__WHAT YOU SHOULD DO__: Please rewrite the text of the records below with every "Etsi" replaced by "Hae", leaving everything else unchanged and the pictures out.

__LISTED ENTRIES__:
####

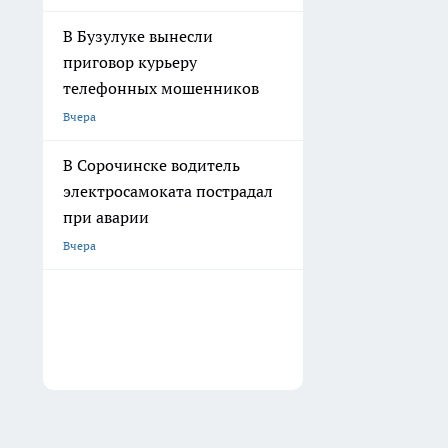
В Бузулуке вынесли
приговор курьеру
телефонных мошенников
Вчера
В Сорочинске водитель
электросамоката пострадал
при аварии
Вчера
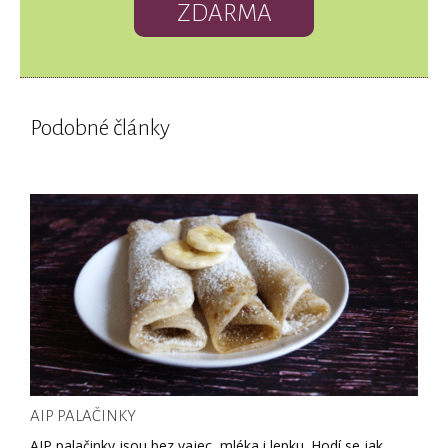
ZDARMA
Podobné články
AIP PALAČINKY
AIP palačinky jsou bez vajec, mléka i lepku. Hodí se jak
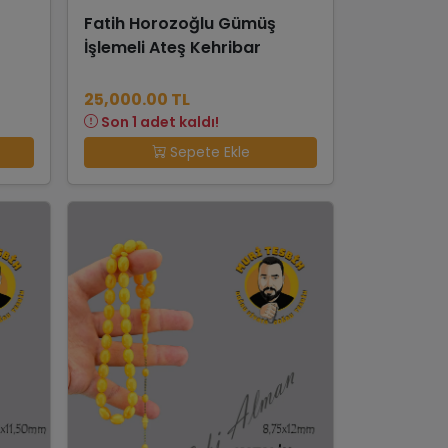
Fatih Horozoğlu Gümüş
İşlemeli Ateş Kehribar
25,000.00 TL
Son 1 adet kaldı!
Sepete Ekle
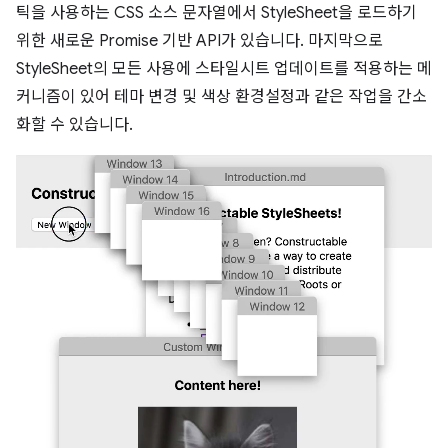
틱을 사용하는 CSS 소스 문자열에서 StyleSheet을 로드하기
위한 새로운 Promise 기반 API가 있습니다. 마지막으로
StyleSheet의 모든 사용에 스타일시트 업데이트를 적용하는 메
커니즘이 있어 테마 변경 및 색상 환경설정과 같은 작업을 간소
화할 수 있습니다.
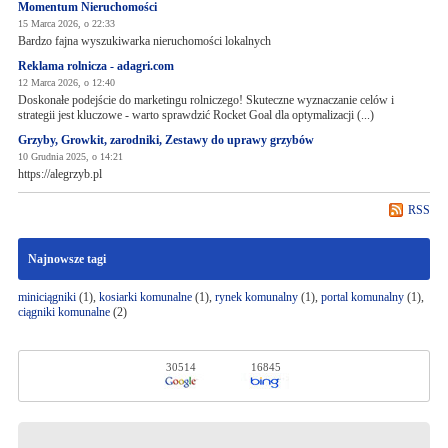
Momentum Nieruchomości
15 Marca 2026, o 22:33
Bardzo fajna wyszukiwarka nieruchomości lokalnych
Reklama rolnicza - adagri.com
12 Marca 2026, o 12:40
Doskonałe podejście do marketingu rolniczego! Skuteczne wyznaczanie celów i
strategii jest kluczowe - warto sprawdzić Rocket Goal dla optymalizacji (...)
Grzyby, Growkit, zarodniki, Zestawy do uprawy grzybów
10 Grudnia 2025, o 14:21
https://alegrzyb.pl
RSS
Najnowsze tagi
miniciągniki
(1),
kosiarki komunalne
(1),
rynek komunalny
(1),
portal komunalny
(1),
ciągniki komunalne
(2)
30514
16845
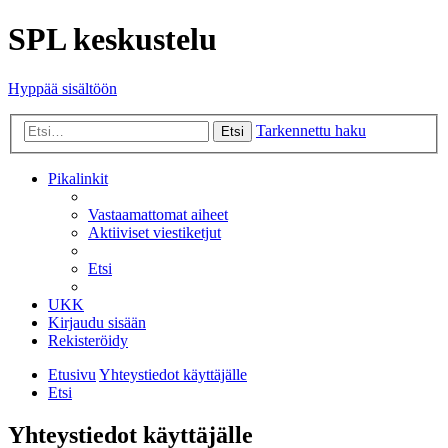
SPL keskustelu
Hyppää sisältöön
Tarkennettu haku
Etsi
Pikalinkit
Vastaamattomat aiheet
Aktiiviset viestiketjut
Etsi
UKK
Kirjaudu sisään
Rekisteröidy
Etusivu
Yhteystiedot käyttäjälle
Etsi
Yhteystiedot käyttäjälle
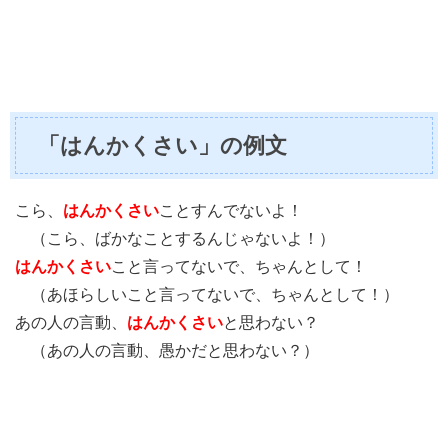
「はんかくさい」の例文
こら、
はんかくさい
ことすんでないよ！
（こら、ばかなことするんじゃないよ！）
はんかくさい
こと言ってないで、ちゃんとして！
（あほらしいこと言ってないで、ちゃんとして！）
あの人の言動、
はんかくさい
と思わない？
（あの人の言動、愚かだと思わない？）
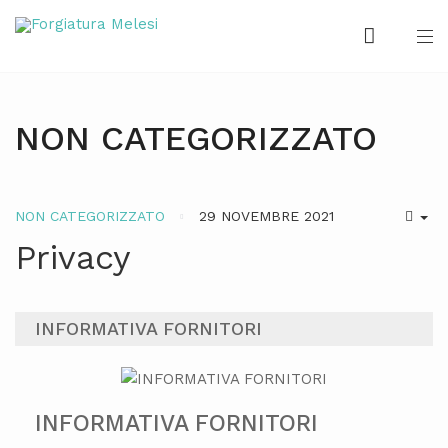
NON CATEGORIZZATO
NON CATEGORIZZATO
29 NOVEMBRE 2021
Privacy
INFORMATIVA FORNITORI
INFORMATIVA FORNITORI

####

__OUTPUT OF THE TASK__:
В Бузулуке вынесли
приговор курьеру
телефонных мошенников
Вчера
В Сорочинске водитель
электросамоката пострадал
при аварии
Вчера
ZDARMA
Podobné články
AIP PALAČINKY
AIP palačinky jsou bez vajec, mléka i lepku. Hodí se jak
Fatih Horozoğlu Gümüş
İşlemeli Ateş Kehribar
25,000.00 TL
Son 1 adet kaldı!
Sepete Ekle
틱을 사용하는 CSS 소스 문자열에서 StyleSheet을 로드하기
위한 새로운 Promise 기반 API가 있습니다. 마지막으로
StyleSheet의 모든 사용에 스타일시트 업데이트를 적용하는 메
커니즘이 있어 테마 변경 및 색상 환경설정과 같은 작업을 간소
화할 수 있습니다.
Momentum Nieruchomości
15 Marca 2026, o 22:33
Bardzo fajna wyszukiwarka nieruchomości lokalnych
Reklama rolnicza - adagri.com
12 Marca 2026, o 12:40
Doskonałe podejście do marketingu rolniczego! Skuteczne wyznaczanie celów i
strategii jest kluczowe - warto sprawdzić Rocket Goal dla optymalizacji (...)
Grzyby, Growkit, zarodniki, Zestawy do uprawy grzybów
10 Grudnia 2025, o 14:21
https://alegrzyb.pl
RSS
Najnowsze tagi
miniciągniki
(1),
kosiarki komunalne
(1),
rynek komunalny
(1),
portal komunalny
(1),
ciągniki komunalne
(2)
30514
16845
SPL keskustelu
Hyppää sisältöön
Tarkennettu haku
Hae
Pikalinkit
Vastaamattomat aiheet
Aktiiviset viestiketjut
Hae
UKK
Kirjaudu sisään
Rekisteröidy
Etusivu
Yhteystiedot käyttäjälle
Hae
Yhteystiedot käyttäjälle
「はんかくさい」の例文
こら、
はんかくさい
ことすんでないよ！
（こら、ばかなことするんじゃないよ！）
はんかくさい
こと言ってないで、ちゃんとして！
（あほらしいこと言ってないで、ちゃんとして！）
あの人の言動、
はんかくさい
と思わない？
（あの人の言動、愚かだと思わない？）
NON CATEGORIZZATO
NON CATEGORIZZATO
29 NOVEMBRE 2021
Privacy
INFORMATIVA FORNITORI
INFORMATIVA FORNITORI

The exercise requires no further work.